ASSIGNMENT: Convert the text of every item below into a JSON list of strings, with one string per line and blank lines omitted. Leave the pictures out of the answer.

:: EXTRACTED ENTRIES ::

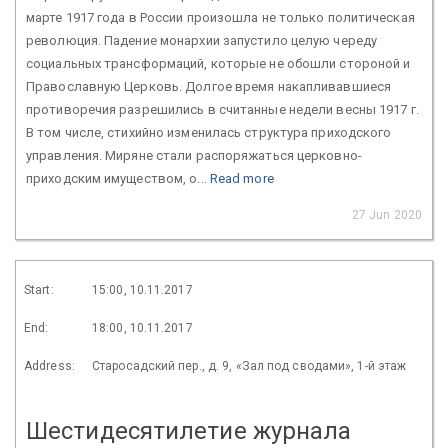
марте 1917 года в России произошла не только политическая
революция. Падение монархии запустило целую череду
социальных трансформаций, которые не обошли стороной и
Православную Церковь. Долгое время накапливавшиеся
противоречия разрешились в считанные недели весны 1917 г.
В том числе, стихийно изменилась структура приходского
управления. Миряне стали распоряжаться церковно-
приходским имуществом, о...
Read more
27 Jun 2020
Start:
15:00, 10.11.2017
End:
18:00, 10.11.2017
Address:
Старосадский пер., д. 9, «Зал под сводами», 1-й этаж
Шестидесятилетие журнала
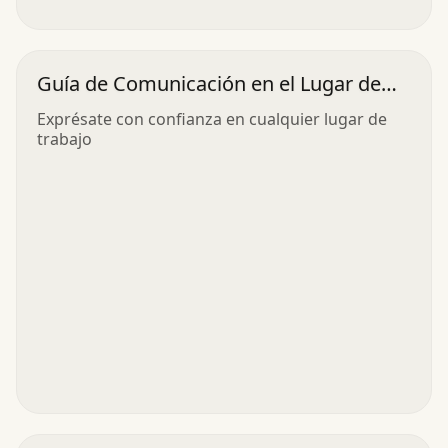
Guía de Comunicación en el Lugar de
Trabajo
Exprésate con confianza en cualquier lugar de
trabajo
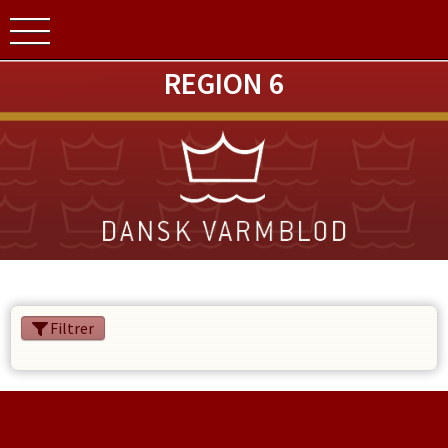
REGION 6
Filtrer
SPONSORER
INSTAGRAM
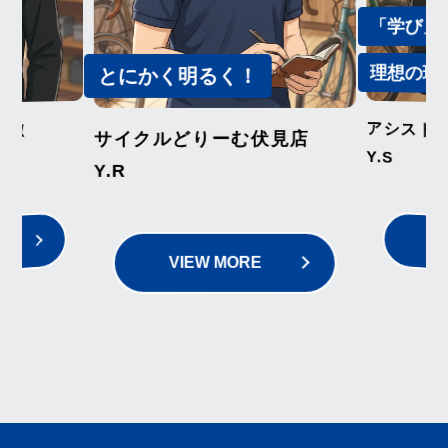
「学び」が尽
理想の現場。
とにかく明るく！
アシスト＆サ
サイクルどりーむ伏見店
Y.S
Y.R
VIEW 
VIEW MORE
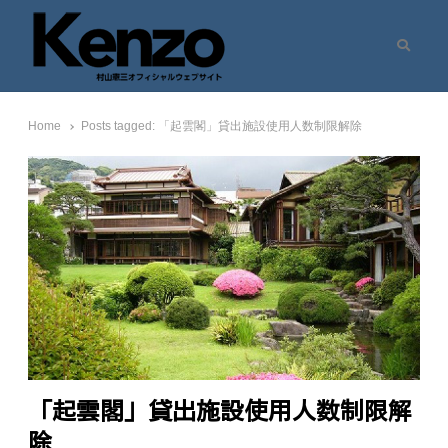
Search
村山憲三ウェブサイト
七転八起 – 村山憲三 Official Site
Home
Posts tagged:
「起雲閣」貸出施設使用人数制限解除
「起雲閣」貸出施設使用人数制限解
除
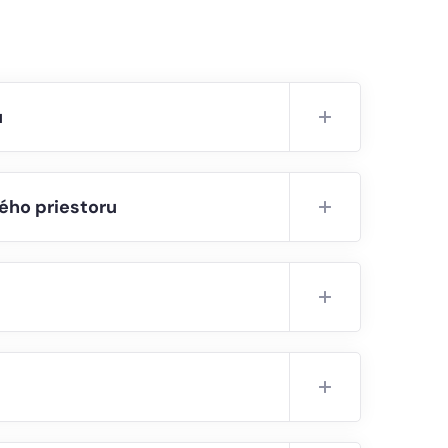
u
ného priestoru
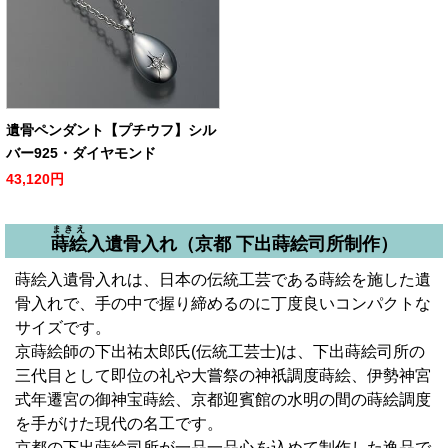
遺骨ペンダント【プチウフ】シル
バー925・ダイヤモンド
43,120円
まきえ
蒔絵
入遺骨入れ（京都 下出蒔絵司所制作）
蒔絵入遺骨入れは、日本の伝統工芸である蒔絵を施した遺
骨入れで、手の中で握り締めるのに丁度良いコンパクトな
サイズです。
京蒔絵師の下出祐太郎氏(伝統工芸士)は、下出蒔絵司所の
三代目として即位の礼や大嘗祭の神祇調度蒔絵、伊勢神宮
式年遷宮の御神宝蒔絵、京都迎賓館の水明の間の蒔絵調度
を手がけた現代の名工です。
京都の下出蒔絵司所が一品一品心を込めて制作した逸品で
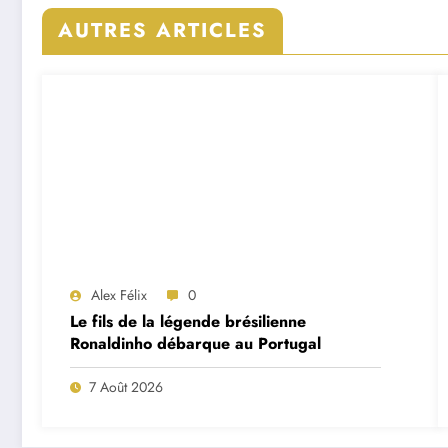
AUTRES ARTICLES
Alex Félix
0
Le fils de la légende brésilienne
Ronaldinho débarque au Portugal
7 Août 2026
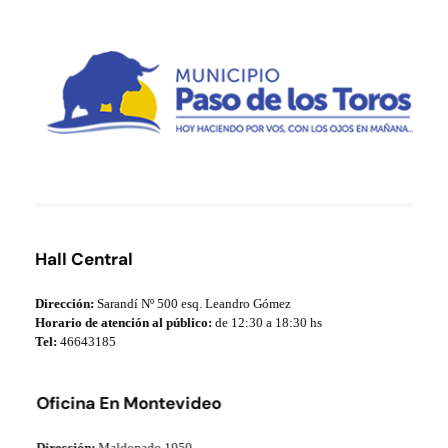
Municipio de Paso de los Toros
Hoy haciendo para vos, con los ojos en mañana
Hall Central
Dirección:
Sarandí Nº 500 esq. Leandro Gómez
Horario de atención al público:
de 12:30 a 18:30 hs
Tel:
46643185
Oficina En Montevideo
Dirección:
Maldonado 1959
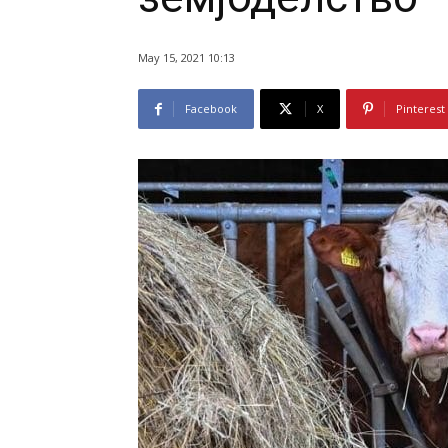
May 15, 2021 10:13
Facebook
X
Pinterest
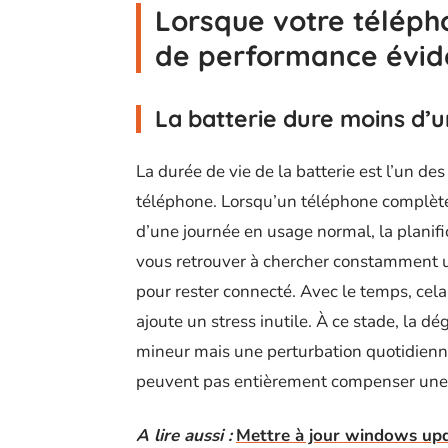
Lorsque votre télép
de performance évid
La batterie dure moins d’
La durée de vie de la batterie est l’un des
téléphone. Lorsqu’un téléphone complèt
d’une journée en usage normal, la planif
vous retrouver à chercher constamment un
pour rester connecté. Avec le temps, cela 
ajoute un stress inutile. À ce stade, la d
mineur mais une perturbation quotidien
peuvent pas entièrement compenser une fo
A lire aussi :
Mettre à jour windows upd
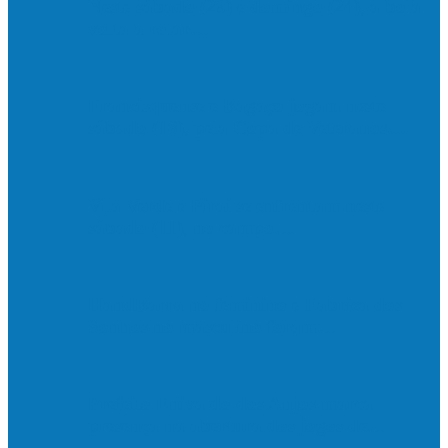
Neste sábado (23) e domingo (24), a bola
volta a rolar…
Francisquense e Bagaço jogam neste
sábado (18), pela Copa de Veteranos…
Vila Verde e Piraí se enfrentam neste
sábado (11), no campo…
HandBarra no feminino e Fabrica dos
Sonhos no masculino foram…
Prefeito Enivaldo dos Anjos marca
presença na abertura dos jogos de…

:::

ANSWER BOX:
[
  "марте 1917 года в России произошла не только политическая",
  "революция. Падение монархии запустило целую череду",
  "социальных трансформаций, которые не обошли стороной и",
  "Православную Церковь. Долгое время накапливавшиеся",
  "противоречия разрешились в считанные недели весны 1917 г.",
  "В том числе, стихийно изменилась структура приходского",
  "управления. Миряне стали распоряжаться церковно-",
  "приходским имуществом, о...",
  "Read more",
  "27 Jun 2020",
  "Start:",
  "15:00, 10.11.2017",
  "End:",
  "18:00, 10.11.2017",
  "Address:",
  "Старосадский пер., д. 9, «Зал под сводами», 1-й этаж",
  "Шестидесятилетие журнала",
  "Guía de Comunicación en el Lugar de",
  "Trabajo",
  "Exprésate con confianza en cualquier lugar de",
  "trabajo",
  "REGION 6",
  "Filtrer",
  "SPONSORER",
  "INSTAGRAM",
  "「学び」が尽",
  "理想の現場。",
  "とにかく明るく！",
  "アシスト＆サ",
  "サイクルどりーむ伏見店",
  "Y.S",
  "Y.R",
  "VIEW ",
  "VIEW MORE",
  "Search",
  "村山憲三ウェブサイト",
  "七転八起 – 村山憲三 Official Site",
  "Home",
  "Posts tagged:",
  "「起雲閣」貸出施設使用人数制限解除",
  "「起雲閣」貸出施設使用人数制限解",
  "除",
  "u",
  "ného priestoru",
  "遺骨ペンダント【プチウフ】シル",
  "バー925・ダイヤモンド",
  "43,120円",
  "まきえ",
  "蒔絵",
  "入遺骨入れ（京都 下出蒔絵司所制作）",
  "蒔絵入遺骨入れは、日本の伝統工芸である蒔絵を施した遺",
  "骨入れで、手の中で握り締めるのに丁度良いコンパクトな",
  "サイズです。",
  "京蒔絵師の下出祐太郎氏(伝統工芸士)は、下出蒔絵司所の",
  "三代目として即位の礼や大嘗祭の神祇調度蒔絵、伊勢神宮",
  "式年遷宮の御神宝蒔絵、京都迎賓館の水明の間の蒔絵調度",
  "を手がけた現代の名工です。",
  "京都の下出蒔絵司所が一品一品心を込めて制作した逸品で",
  "AUTRES ARTICLES",
  "Alex Félix",
  "0",
  "Le fils de la légende brésilienne",
  "Ronaldinho débarque au Portugal",
  "7 Août 2026",
  "Municipio de Paso de los Toros",
  "Hoy haciendo para vos, con los ojos en mañana",
  "Hall Central",
  "Dirección:",
  "Sarandí Nº 500 esq. Leandro Gómez",
  "Horario de atención al público:",
  "de 12:30 a 18:30 hs",
  "Tel:",
  "46643185",
  "Oficina En Montevideo",
  "Dirección:",
  "Maldonado 1959",
  "May 15, 2021 10:13",
  "Facebook",
  "X",
  "Pinterest",
  "Lorsque votre télép",
  "de performance évid",
  "La batterie dure moins d’",
  "La durée de vie de la batterie est l’un des",
  "téléphone. Lorsqu’un téléphone complèt",
  "d’une journée en usage normal, la planif",
  "vous retrouver à chercher constamment un",
  "pour rester connecté. Avec le temps, cela ",
  "ajoute un stress inutile. À ce stade, la d",
  "mineur mais une perturbation quotidien",
  "peuvent pas entièrement compenser une fo",
  "A lire aussi :",
  "Mettre à jour windows upd",
  "Neste sábado (23) e domingo (24), a bola",
  "volta a rolar…",
  "Francisquense e Bagaço jogam neste",
  "sábado (18), pela Copa de Veteranos…",
  "Vila Verde e Piraí se enfrentam neste",
  "sábado (11), no campo…",
  "HandBarra no feminino e Fabrica dos",
  "Sonhos no masculino foram…",
  "Prefeito Enivaldo dos Anjos marca",
  "presença na abertura dos jogos de…"
]